Year-end tax planning should include voluntary disclosure of any overseas accounts you may have before the IRS forces foreign financial institutions to disclose this information on US citizens. Back in 2011, I wrote about how the IRS forced Switzerland to report information on accounts held by US citizens (IRS on the Prowl). 14,700 citizens turned themselves in under a partial amnesty program to avoid prosecution. Today, new regulations under the Foreign Account Tax Compliance Act (FATCA) required foreign financial institutions to register with the IRS by July 15th. This requirement is the latest step by the IRS to locate unreported income of US citizens.
Under FATCA, foreign institutions will begin withholding tax on certain types of income and security sales on January 1, 2014. The US Treasury estimates as much as $100 billion a year is lost in offshore accounts. The new regulations are designed to recover as much of this lost revenue as possible. Full enforcement of FATCA is scheduled for 2017. Anyone with undisclosed foreign accounts should consider voluntarily reporting information on their accounts before full enforcement begins. Non-compliance could lead to significant penalties and/or criminal charges.

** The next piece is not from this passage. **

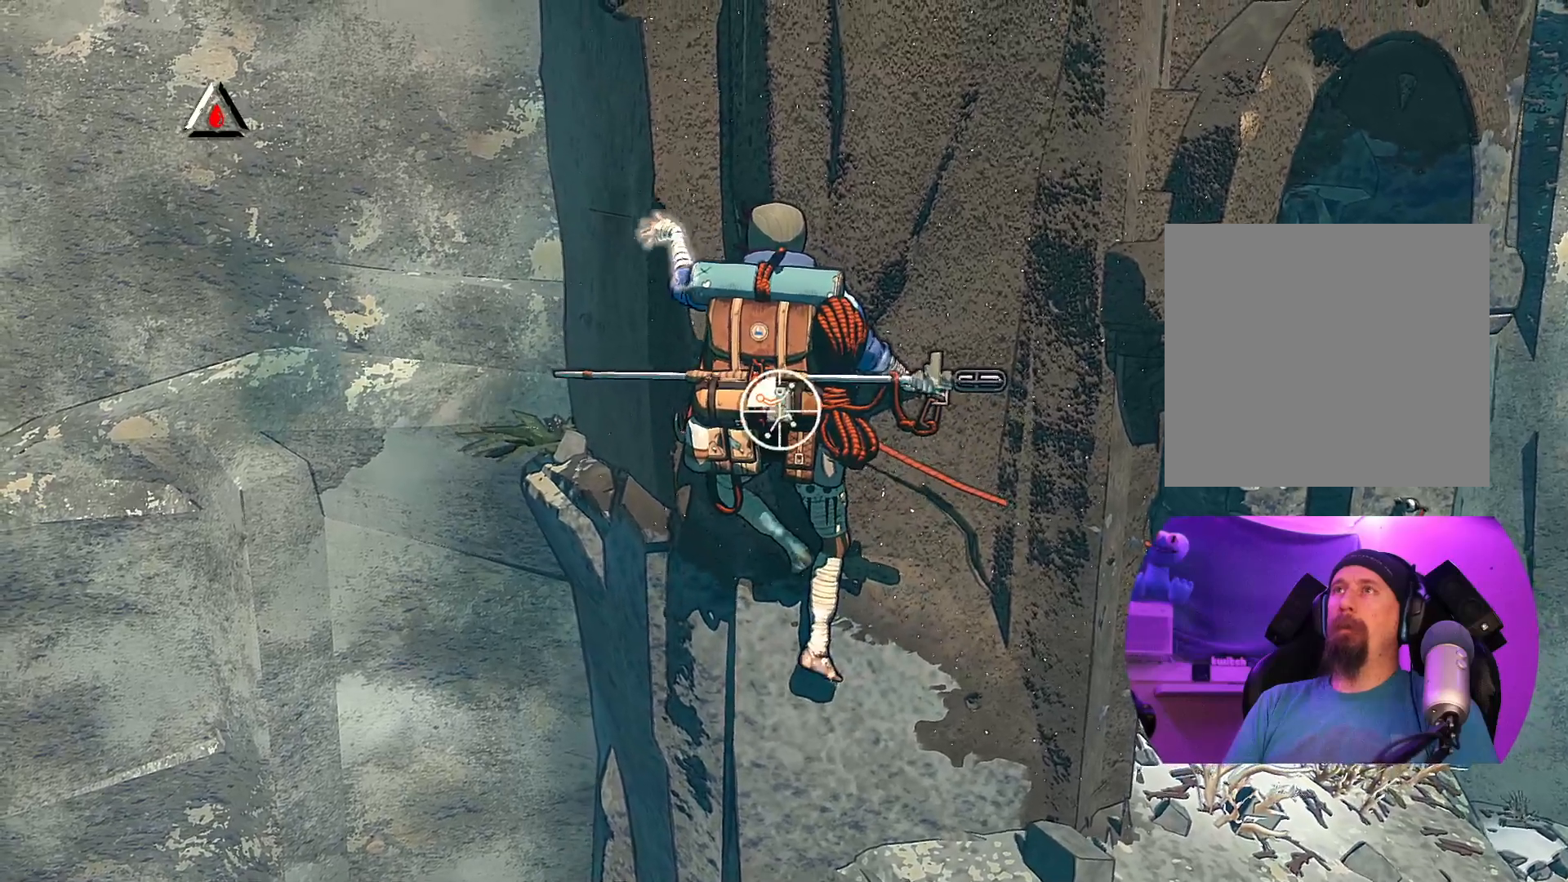
{"buttons": ["R1"], "left_stick": "center", "right_stick": "center", "events": [[317, "left_stick", "center"]]}
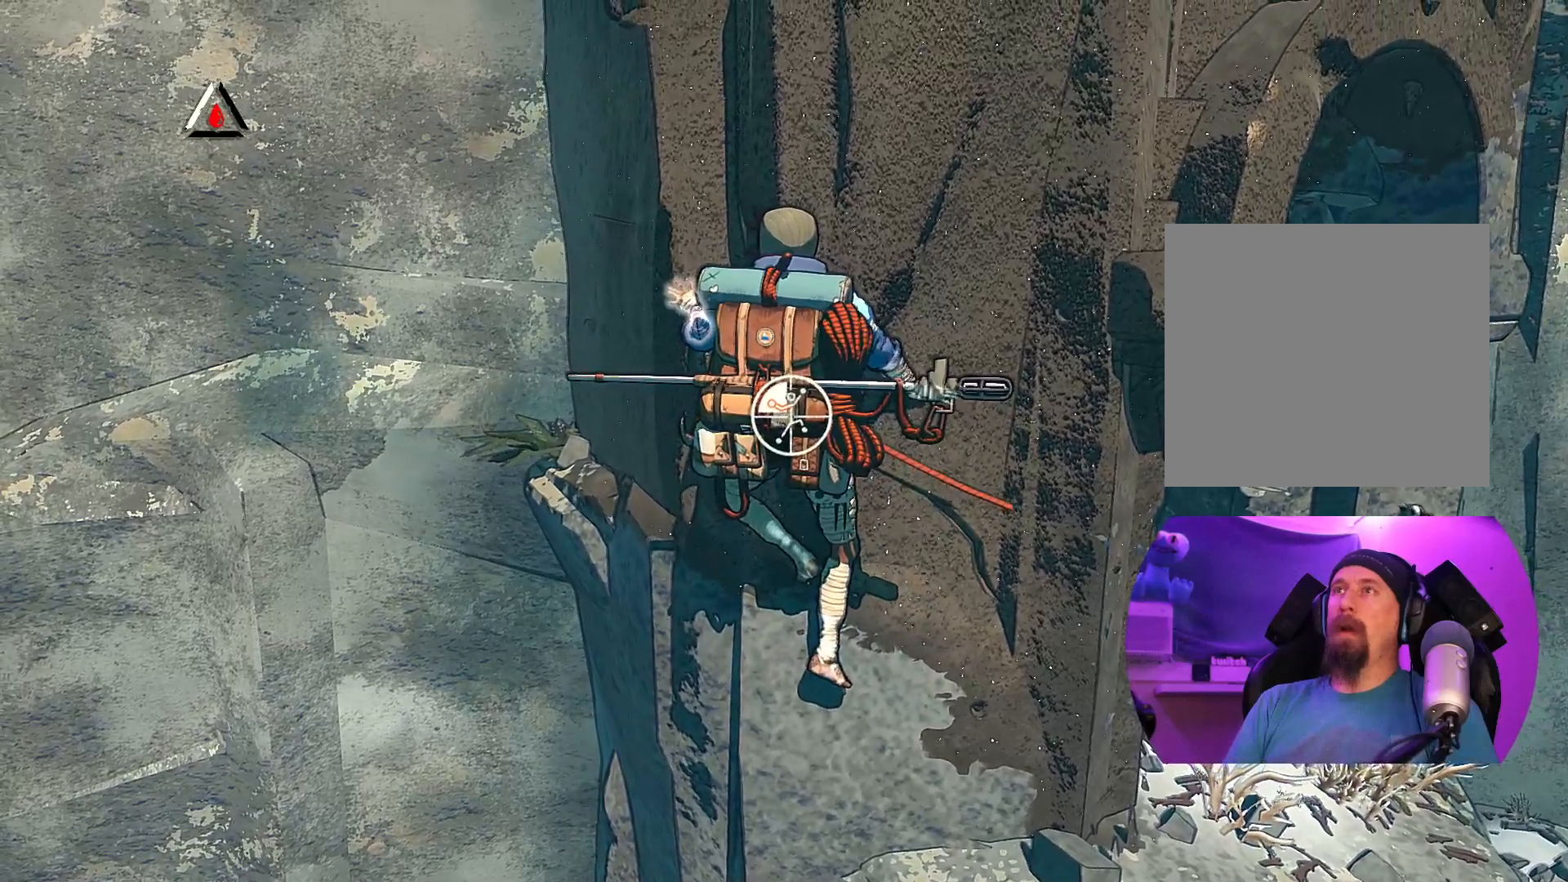
{"buttons": ["R1"], "left_stick": "center", "right_stick": "center", "events": []}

This is a good time to consider whether holding assets overseas provides any strategic benefit. The US dollar has appreciated significantly over the past two years. You could be losing money on foreign assets when they are converted back into US dollars, unless they have kept up with the dollar’s appreciation. This may be a good time to bring those assets back to the United States. There are legal ways to protect assets from taxes using onshore trusts without the currency risk. You should consult with a financial adviser who understands these complex issues and develop a strategy before the IRS comes knocking.